When the much-acclaimed “International Hygiene Exhibition” was held in Dresden in 1911, of all places, the filter was able to win gold and silver medals of honour here (as at the show of the Saxon Innkeepers’ Association). The idea had established itself. And the business grew so quickly that the small four-room apartment in Dresden, where the family lived and worked, had to be abandoned by 1914. Not even the World War, in which Melitta’s husband was called to the front, was able to stop the economic success. When coffee became a scarce commodity, the businesswoman kept her head above water by making cardboard boxes. When no suitable production facilities were available in Dresden, the company moved to Minden in East Westphalia in 1929.
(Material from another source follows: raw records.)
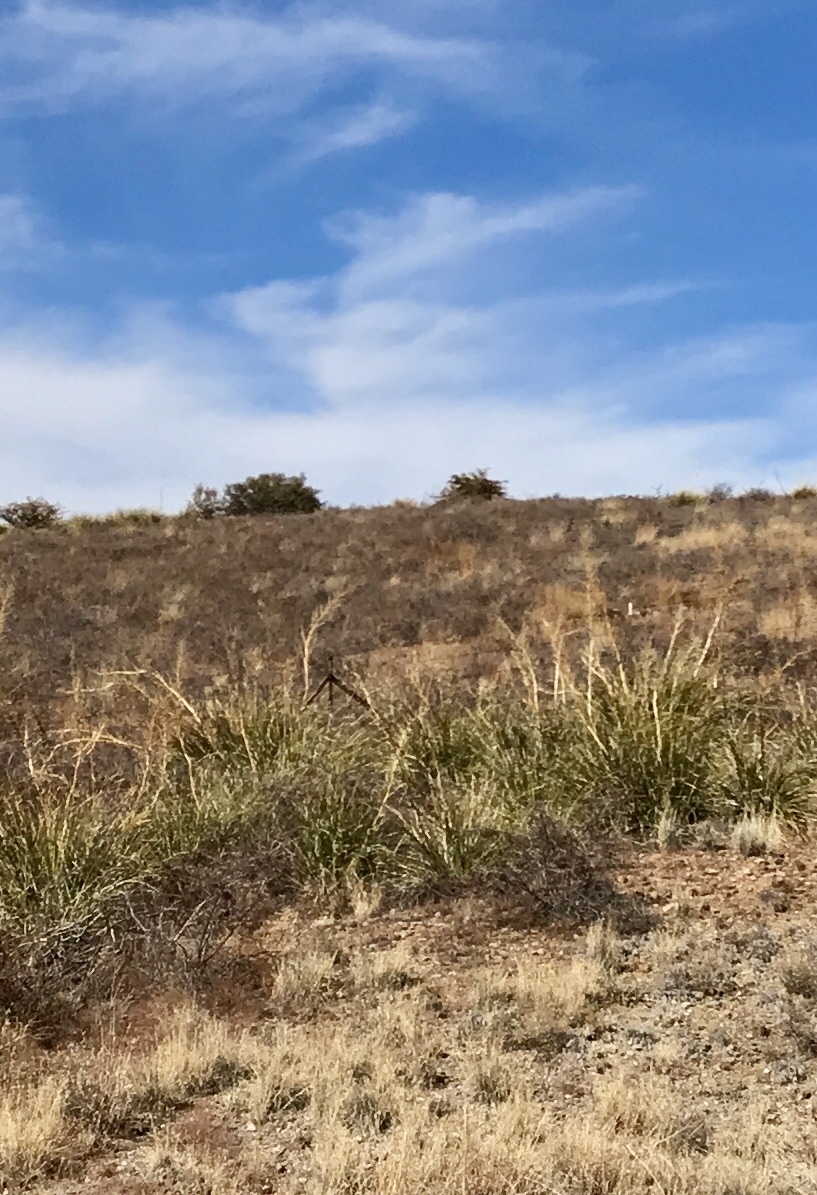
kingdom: Plantae
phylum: Tracheophyta
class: Liliopsida
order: Asparagales
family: Asparagaceae
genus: Nolina
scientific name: Nolina microcarpa
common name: Bear-grass
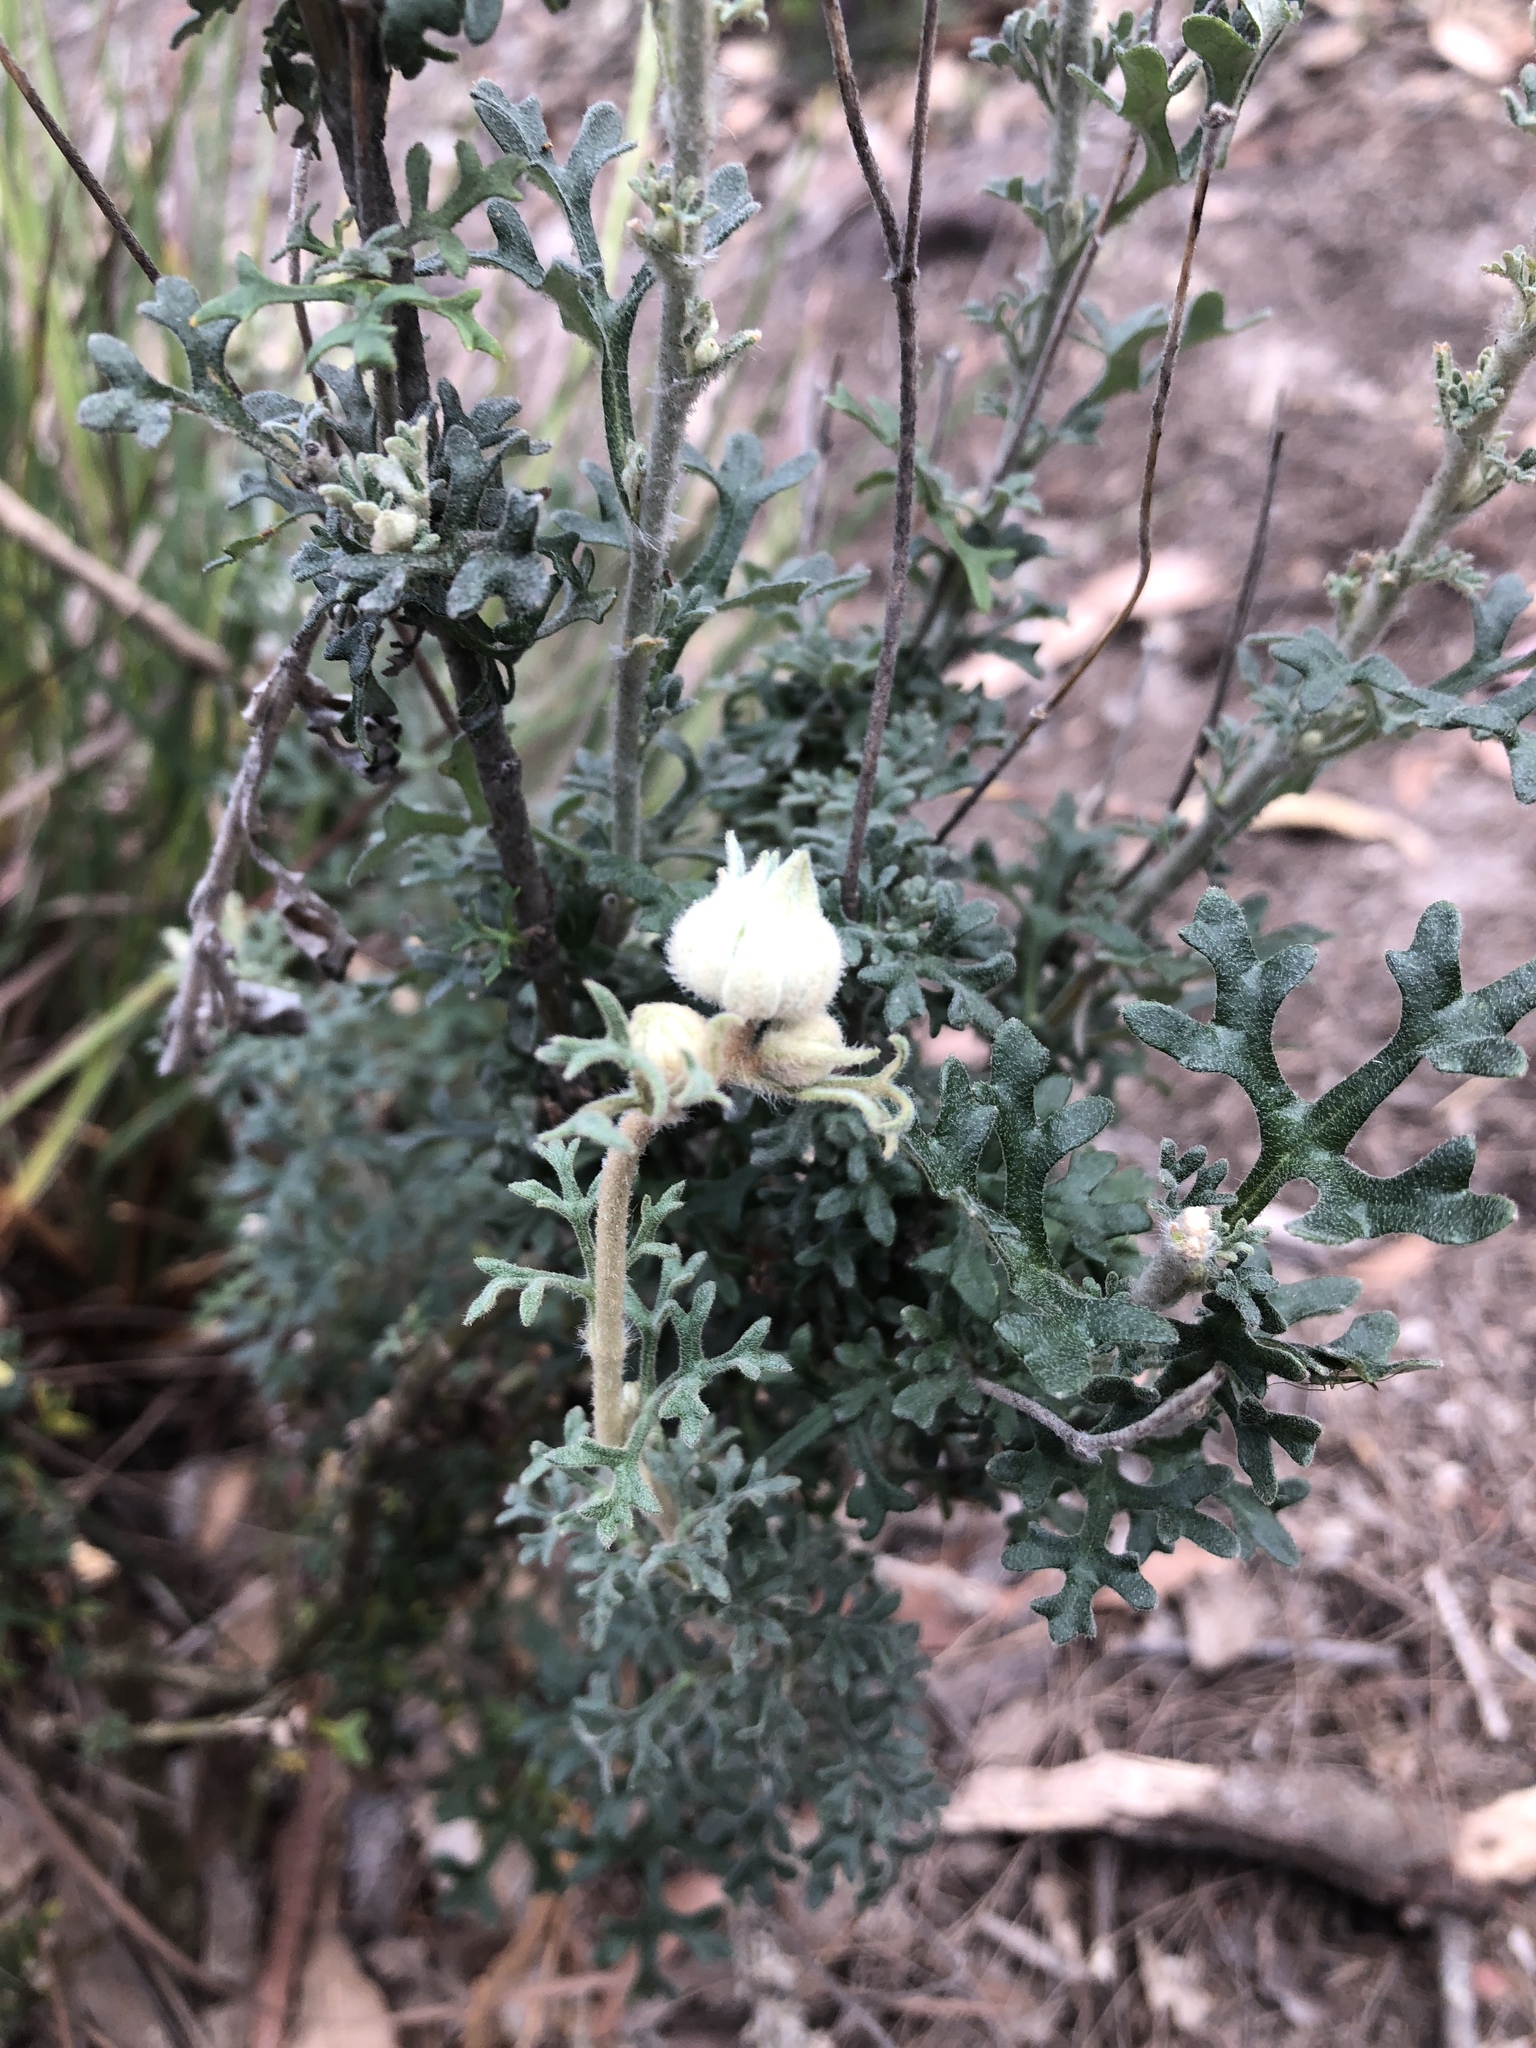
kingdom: Plantae
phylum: Tracheophyta
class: Magnoliopsida
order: Apiales
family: Apiaceae
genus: Actinotus
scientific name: Actinotus helianthi
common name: Flannel-flower
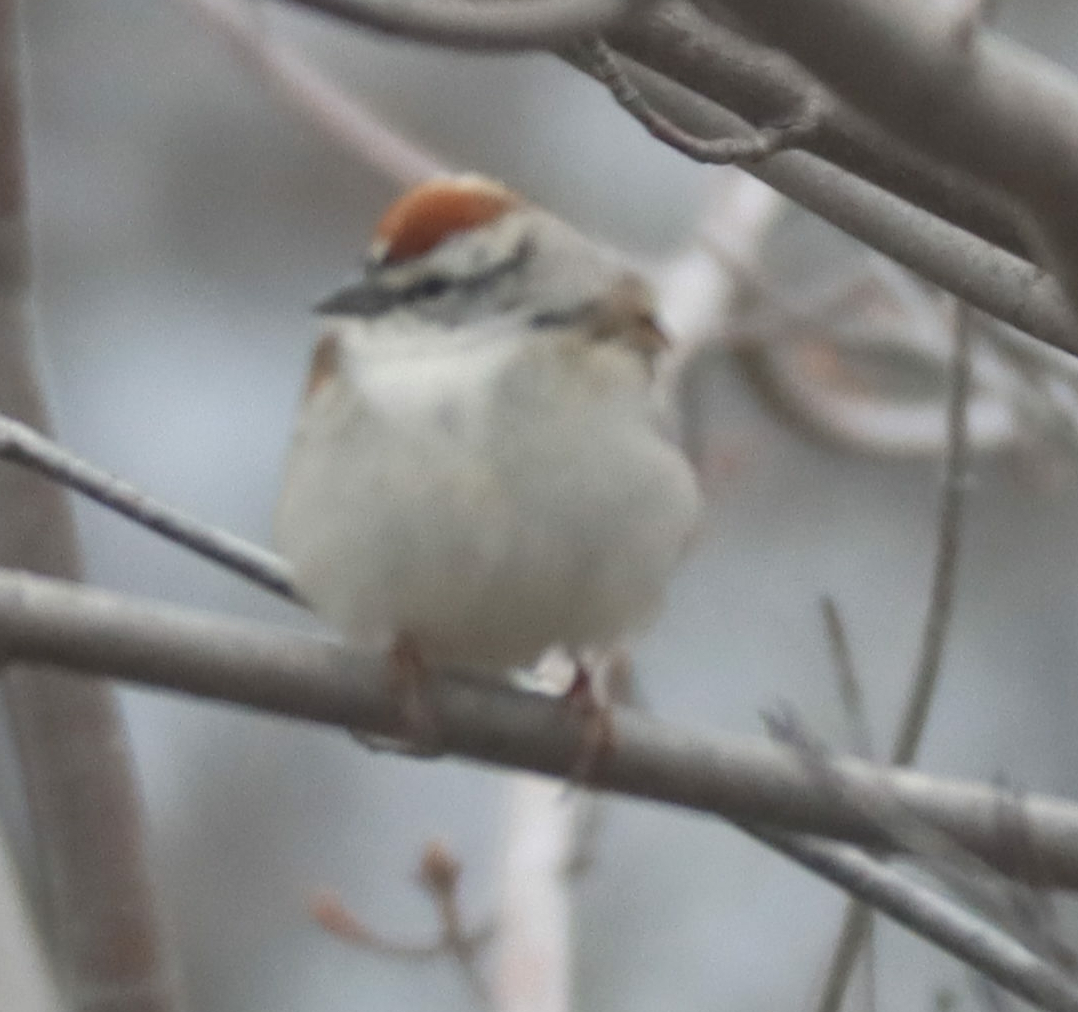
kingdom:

In the course of the past 111 years, the “Melitta” brand has decisively shaped, determined and changed the appearance of the coffee filter. A wide variety of porcelain, ceramic and metal models were developed here and launched onto the market. The filter paper has also undergone continuous further development and has become a globally marketed brand that has established itself as the standard. It is thanks to the company’s clever business policy that the recognition of “Melitta” filter bags has always been a priority. The market presence was therefore sustainable and highly consistent.

Brand and packaging remain classics

From the outset, the innovative product had entered the market as a genuine branded article whose “self-similarity”, as the experts call it, testified to exemplary persistence. The combination of red and green had shaped the iconic brand from its earliest beginnings. To this day, the brand image of this classic brand has developed only in nuances and under very careful management. The green background of the packaging body was never abandoned. The red brand label was able to develop from a wraparound sleeve in contrasting colours, which we encountered for the first time in a design from 1925.